Start of TEXT SEGMENT
Month: March 2013

  • #ETMOOC, baby steps, students

    I have always figured I am about 3 years ahead of my students, at least in adoption of technology for learning. But with this MOOC thing, I have leapt way, way ahead. The way universities are set up, the education system so entrenched and ossified here in Japan, I fear for the 2020’s (and figure not much will happen until then).

    Japan’s Ministry of Education is promoting the idea of applying the “Plan-Do-Check-Act” cycle to learning. Never mind that this was developed to improve assembly lines for Toyota in the 1960’s by W. Edwards Deming who has reached mythical status over the years. Teachers tell me it can be used for anything. Sure it can. But should it?

    So how do we get from here to there? Baby steps? A gradual evolution? Or a revolution? Will digital citizens rise up and man the barricades, voting electronically to…do what? MOOCs of the Connectivist variety will require a lot of nurturing, and will get splashed with the backlash that is sure to come in the next few years of the emerging technologies hype cycle.

    My students are woefully unprepared for autonomous learning. They have been instructed and directed down to the minute in a very efficient system for developing instruction followers. I am guessing they will become the engine for whoever will lead them. I teach one day a week at the leader’s school. The ones who will go into the bureaucracy to push Japan forward in the next few years. They leave me hope. They are willing to experiment, but only so far. Tiny tiny groups are allowed to do things differently, such as take a gap year. Are these baby steps enough? Should I try to foment a revolution? They say the best leaders are adept at spotting a crowd going somewhere and getting in front of it. I don’t see much movement right now. Hopefully it is just me.
End of TEXT SEGMENT
Start of INFORMATION PROVIDED
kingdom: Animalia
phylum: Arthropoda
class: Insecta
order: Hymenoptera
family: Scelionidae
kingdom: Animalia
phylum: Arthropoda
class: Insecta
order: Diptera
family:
End of INFORMATION PROVIDED
Start of INFORMATION PROVIDED
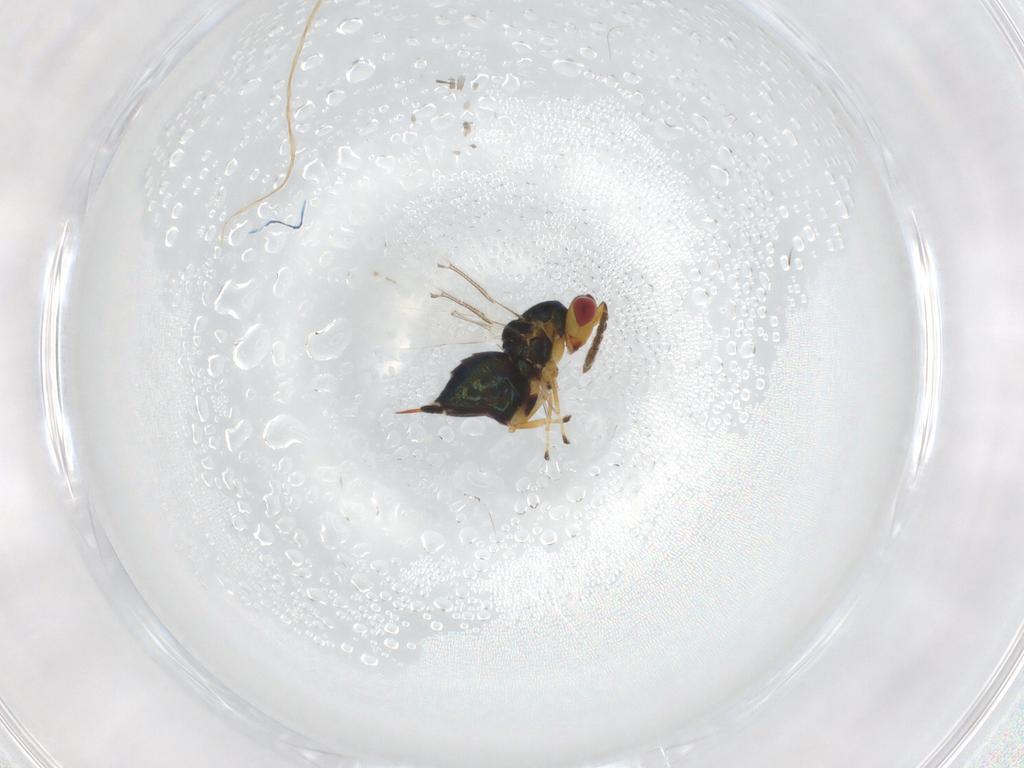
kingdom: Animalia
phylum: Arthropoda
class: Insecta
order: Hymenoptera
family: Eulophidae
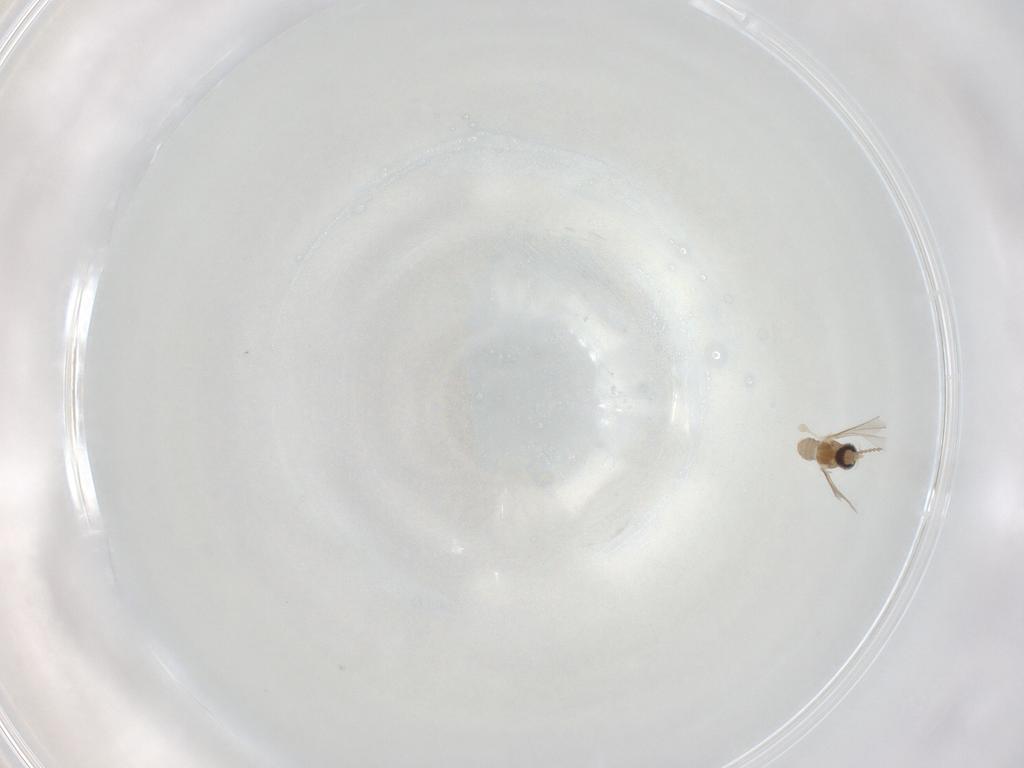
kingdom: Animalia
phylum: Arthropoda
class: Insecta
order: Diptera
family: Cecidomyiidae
End of INFORMATION PROVIDED
== REQUIREMENT 1 ==
Answer these questions about the post:
(a) About how many years ahead of the writer's students does the writer usually figure to be?
(b) What cycle is Japan's Ministry of Education promoting for learning?
(c) How often does the writer teach at the leader's school?
== REQUIREMENT 2 ==
Can you output the post's text from "Month: March 2013" up to and including "happen until then).", word for word?

== RESULT 1 ==
(a) About 3 years.
(b) The "Plan-Do-Check-Act" cycle.
(c) One day a week.

== RESULT 2 ==
Month: March 2013

  • #ETMOOC, baby steps, students

    I have always figured I am about 3 years ahead of my students, at least in adoption of technology for learning. But with this MOOC thing, I have leapt way, way ahead. The way universities are set up, the education system so entrenched and ossified here in Japan, I fear for the 2020’s (and figure not much will happen until then).